Jakarta (ANTARA) - Tidak banyak politikus di dunia yang dapat memimpin negerinya hingga mencapai jangka waktu sekitar dua dekade. Recep Tayyip Erdogan adalah salah satu yang langka itu.
Erdogan mengemban amanat sebagai Perdana Menteri Turki pada periode 2003-2014. Sejak tahun 2014 hingga kini, mantan Wali Kota Istanbul itu menjabat sebagai Presiden Turki.
Dewan Pemilu Turki pada Minggu (28/5) juga telah memastikan kemenangan Erdogan dalam pemilihan presiden Turki 2023 putaran kedua dengan peraihan suara sebanyak 52,14 persen.
Dengan 99,43 persen kotak suara telah dibuka dan dihitung, kepala Dewan Pemilu Turki Ahmet Yener menyatakan bahwa pesaing Erdogan yaitu Kemal Kilicdaroglu dinyatakan hanya menerima 47,86 persen.
Ucapan selamat dari berbagai kepala negara berdatangan dari seluruh penjuru dunia, salah satunya dari Presiden Rusia Vladimir Putin.
Putin, dalam pesan kepada Erdogan seperti dikutip Reuters, menyatakan memberikan selamat kepada "teman baik" Erdogan atas kemenangannya dalam pilpres.
Putin juga memuji Erdogan yang dinilai telah melaksanakan kebijakan luar negeri yang independen.
Tidak hanya Putin, rivalnya Presiden Ukraina Volodymyr Zelenskyy, melalui cuitan Twitter, menyatakan pihaknya "mengandalkan penguatan kemitraan strategis untuk manfaat negara mereka, sebagaimana memperkuat kerja sama untuk keamanan dan stabilitas di Eropa".
Sejumlah media lainnya juga menyoroti peran penting Turki dalam konflik Rusia dan Ukraina.
Misalnya, laman newsweek.com menyatakan bahwa Turki telah berperan penting dalam meredakan konflik karena kerap menjadi mediator antara Kiev dan Moskow.
Erdogan mengecam invasi Rusia ke Ukraina sebagai tidak bisa diterima, tetapi dia juga menyuarakan kritik kepada tanggapan yang diberikan pihak Barat kepada perang tersebut.
Selain itu, Erdogan juga menolak penerapan sanksi ekonomi kepada Rusia.
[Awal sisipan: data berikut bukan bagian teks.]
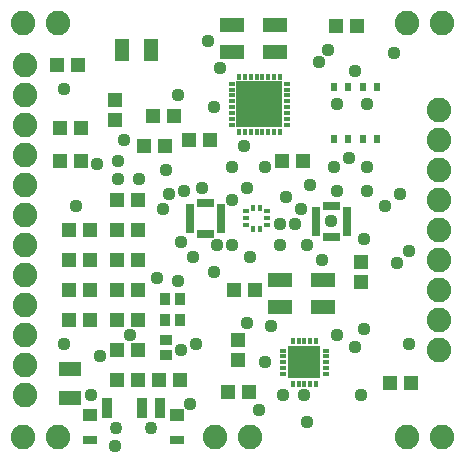
<source format=gts>
G75*
%MOIN*%
%OFA0B0*%
%FSLAX25Y25*%
%IPPOS*%
%LPD*%
%AMOC8*
5,1,8,0,0,1.08239X$1,22.5*
%
%ADD10R,0.05131X0.04737*%
%ADD11R,0.04737X0.05131*%
%ADD12C,0.08200*%
%ADD13R,0.04343X0.03556*%
%ADD14R,0.03556X0.04343*%
%ADD15R,0.01784X0.02375*%
%ADD16R,0.02375X0.01784*%
%ADD17R,0.11036X0.11036*%
%ADD18R,0.02244X0.01339*%
%ADD19R,0.01339X0.02244*%
%ADD20R,0.07493X0.04737*%
%ADD21R,0.03162X0.01981*%
%ADD22R,0.01981X0.03162*%
%ADD23R,0.04737X0.07493*%
%ADD24R,0.15367X0.15367*%
%ADD25R,0.02375X0.03162*%
%ADD26R,0.08280X0.05131*%
%ADD27R,0.03556X0.06706*%
%ADD28R,0.04737X0.03162*%
%ADD29R,0.04737X0.03950*%
%ADD30C,0.04343*%
%ADD31C,0.04400*%
D10*
X0128154Y0119500D03*
X0134846Y0119500D03*
X0142154Y0119500D03*
X0148846Y0119500D03*
X0165154Y0115500D03*
X0171846Y0115500D03*
X0173846Y0149500D03*
X0167154Y0149500D03*
X0134846Y0149500D03*
X0128154Y0149500D03*
X0128154Y0159500D03*
X0134846Y0159500D03*
X0134846Y0169500D03*
X0128154Y0169500D03*
X0118846Y0169500D03*
X0112154Y0169500D03*
X0112154Y0159500D03*
X0118846Y0159500D03*
X0118846Y0149500D03*
X0112154Y0149500D03*
X0112154Y0139500D03*
X0118846Y0139500D03*
X0128154Y0139500D03*
X0134846Y0139500D03*
X0134846Y0129500D03*
X0128154Y0129500D03*
X0128154Y0179500D03*
X0134846Y0179500D03*
X0115846Y0192500D03*
X0109154Y0192500D03*
X0109154Y0203500D03*
X0115846Y0203500D03*
X0137154Y0197500D03*
X0143846Y0197500D03*
X0152154Y0199500D03*
X0158846Y0199500D03*
X0146846Y0207500D03*
X0140154Y0207500D03*
X0114846Y0224500D03*
X0108154Y0224500D03*
X0183154Y0192500D03*
X0189846Y0192500D03*
X0201154Y0237500D03*
X0207846Y0237500D03*
X0219154Y0118500D03*
X0225846Y0118500D03*
D11*
X0209500Y0152154D03*
X0209500Y0158846D03*
X0168500Y0132846D03*
X0168500Y0126154D03*
X0127500Y0206154D03*
X0127500Y0212846D03*
D12*
X0096800Y0100500D03*
X0108200Y0100500D03*
X0097500Y0114500D03*
X0097500Y0124500D03*
X0097500Y0134500D03*
X0097500Y0144500D03*
X0097500Y0154500D03*
X0097500Y0164500D03*
X0097500Y0174500D03*
X0097500Y0184500D03*
X0097500Y0194500D03*
X0097500Y0204500D03*
X0097500Y0214500D03*
X0097500Y0224500D03*
X0096800Y0238500D03*
X0108200Y0238500D03*
X0224800Y0238500D03*
X0236200Y0238500D03*
X0235500Y0209500D03*
X0235500Y0199500D03*
X0235500Y0189500D03*
X0235500Y0179500D03*
X0235500Y0169500D03*
X0235500Y0159500D03*
X0235500Y0149500D03*
X0235500Y0139500D03*
X0235500Y0129500D03*
X0236200Y0100500D03*
X0224800Y0100500D03*
X0172200Y0100500D03*
X0160800Y0100500D03*
D13*
X0144500Y0127941D03*
X0144500Y0133059D03*
D14*
X0143941Y0139500D03*
X0149059Y0139500D03*
X0149059Y0146500D03*
X0143941Y0146500D03*
D15*
X0186563Y0132587D03*
X0188531Y0132587D03*
X0190500Y0132587D03*
X0192469Y0132587D03*
X0194437Y0132587D03*
X0194437Y0118413D03*
X0192469Y0118413D03*
X0190500Y0118413D03*
X0188531Y0118413D03*
X0186563Y0118413D03*
X0182390Y0202445D03*
X0180421Y0202445D03*
X0178453Y0202445D03*
X0176484Y0202445D03*
X0174516Y0202445D03*
X0172547Y0202445D03*
X0170579Y0202445D03*
X0168610Y0202445D03*
X0168610Y0220555D03*
X0170579Y0220555D03*
X0172547Y0220555D03*
X0174516Y0220555D03*
X0176484Y0220555D03*
X0178453Y0220555D03*
X0180421Y0220555D03*
X0182390Y0220555D03*
D16*
X0184555Y0218390D03*
X0184555Y0216421D03*
X0184555Y0214453D03*
X0184555Y0212484D03*
X0184555Y0210516D03*
X0184555Y0208547D03*
X0184555Y0206579D03*
X0184555Y0204610D03*
X0166445Y0204610D03*
X0166445Y0206579D03*
X0166445Y0208547D03*
X0166445Y0210516D03*
X0166445Y0212484D03*
X0166445Y0214453D03*
X0166445Y0216421D03*
X0166445Y0218390D03*
X0183413Y0129437D03*
X0183413Y0127469D03*
X0183413Y0125500D03*
X0183413Y0123531D03*
X0183413Y0121563D03*
X0197587Y0121563D03*
X0197587Y0123531D03*
X0197587Y0125500D03*
X0197587Y0127469D03*
X0197587Y0129437D03*
D17*
X0190500Y0125500D03*
D18*
X0178024Y0171138D03*
X0178024Y0173500D03*
X0178024Y0175862D03*
X0170976Y0175862D03*
X0170976Y0173500D03*
X0170976Y0171138D03*
D19*
X0173319Y0169976D03*
X0175681Y0169976D03*
X0175681Y0177024D03*
X0173319Y0177024D03*
D20*
X0112500Y0123421D03*
X0112500Y0113579D03*
D21*
X0152382Y0169563D03*
X0152382Y0171531D03*
X0152382Y0173500D03*
X0152382Y0175469D03*
X0152382Y0177437D03*
X0162618Y0177437D03*
X0162618Y0175469D03*
X0162618Y0173500D03*
X0162618Y0171531D03*
X0162618Y0169563D03*
X0194382Y0170531D03*
X0194382Y0168563D03*
X0194382Y0172500D03*
X0194382Y0174469D03*
X0194382Y0176437D03*
X0204618Y0176437D03*
X0204618Y0174469D03*
X0204618Y0172500D03*
X0204618Y0170531D03*
X0204618Y0168563D03*
D22*
X0201469Y0167382D03*
X0199500Y0167382D03*
X0197531Y0167382D03*
X0197531Y0177618D03*
X0199500Y0177618D03*
X0201469Y0177618D03*
X0159469Y0178618D03*
X0157500Y0178618D03*
X0155531Y0178618D03*
X0155531Y0168382D03*
X0157500Y0168382D03*
X0159469Y0168382D03*
D23*
X0139421Y0229500D03*
X0129579Y0229500D03*
D24*
X0175500Y0211500D03*
D25*
X0200413Y0217161D03*
X0205138Y0217161D03*
X0209862Y0217161D03*
X0214587Y0217161D03*
X0214587Y0199839D03*
X0209862Y0199839D03*
X0205138Y0199839D03*
X0200413Y0199839D03*
D26*
X0180783Y0228972D03*
X0180783Y0238028D03*
X0166217Y0238028D03*
X0166217Y0228972D03*
X0182217Y0153028D03*
X0182217Y0143972D03*
X0196783Y0143972D03*
X0196783Y0153028D03*
D27*
X0142358Y0110390D03*
X0136453Y0110390D03*
X0124642Y0110390D03*
D28*
X0119130Y0099563D03*
X0147870Y0099563D03*
D29*
X0147870Y0107831D03*
X0119130Y0107831D03*
D30*
X0127594Y0103500D03*
X0139406Y0103500D03*
D31*
X0127500Y0097500D03*
X0119500Y0114500D03*
X0122500Y0127500D03*
X0132500Y0134500D03*
X0149500Y0129500D03*
X0154500Y0131500D03*
X0171500Y0138500D03*
X0179500Y0137500D03*
X0177500Y0125500D03*
X0183500Y0114500D03*
X0190500Y0114500D03*
X0191500Y0105500D03*
X0175500Y0109500D03*
X0152500Y0111500D03*
X0148500Y0152500D03*
X0141500Y0153500D03*
X0153500Y0160500D03*
X0149500Y0165500D03*
X0161500Y0164500D03*
X0166500Y0164500D03*
X0172500Y0160500D03*
X0182500Y0164500D03*
X0182500Y0171500D03*
X0187500Y0171500D03*
X0189500Y0176500D03*
X0184500Y0180500D03*
X0192500Y0184500D03*
X0201500Y0182500D03*
X0200500Y0190500D03*
X0205500Y0193500D03*
X0211500Y0190500D03*
X0211500Y0182500D03*
X0217500Y0177500D03*
X0222500Y0181500D03*
X0210500Y0166500D03*
X0199500Y0172500D03*
X0191500Y0164500D03*
X0196500Y0159500D03*
X0221500Y0158500D03*
X0225500Y0162500D03*
X0210500Y0136500D03*
X0207500Y0130500D03*
X0201500Y0134500D03*
X0209500Y0114500D03*
X0225500Y0131500D03*
X0171500Y0183500D03*
X0166500Y0179500D03*
X0156500Y0183500D03*
X0150500Y0182500D03*
X0145500Y0181500D03*
X0143500Y0176500D03*
X0135500Y0186500D03*
X0128500Y0186500D03*
X0128500Y0192500D03*
X0121500Y0191500D03*
X0130500Y0199500D03*
X0144500Y0189500D03*
X0166500Y0190500D03*
X0170500Y0197500D03*
X0177500Y0190500D03*
X0177500Y0208500D03*
X0160500Y0210500D03*
X0148500Y0214500D03*
X0162500Y0223500D03*
X0158500Y0232500D03*
X0195500Y0225500D03*
X0198500Y0229500D03*
X0207500Y0222500D03*
X0211500Y0211500D03*
X0201500Y0211500D03*
X0220500Y0228500D03*
X0160500Y0155500D03*
X0114500Y0177500D03*
X0110500Y0216500D03*
X0110500Y0131500D03*
M02*

</source>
Pemerintah Turki juga menyediakan bantuan drone atau pesawat nirawak kepada militer Ukraina.
Sementara itu, BBC mengingatkan bahwa Erdogan menjadi penengah yang mengakibatkan Rusia mengakhiri blokade terhadap pengiriman biji-bijian Ukraina.
Dalam pidato kemenangannya pada Minggu (28/5), Erdogan menyatakan bahwa isu yang paling mendesak untuk negaranya adalah inflasi.
Presiden Turki itu optimistis bahwa inflasi akan dapat diatasi, karena menurut dia, pihaknya telah merancang rencana ekonomi yang berfokus kepada investasi dan lapangan kerja, serta tim manajemen keuangan yang memiliki reputasi internasional.
Dengan PR yang besar mengatasi karut marut kondisi perekonomian dalam negeri, dampak kemenangan Erdogan berpotensi membuat kebijakan luar negeri akan tetap status quo dalam konflik Rusia dan Ukraina sehingga perang tersebut dicemaskan akan berlanjut dalam periode yang sangat panjang.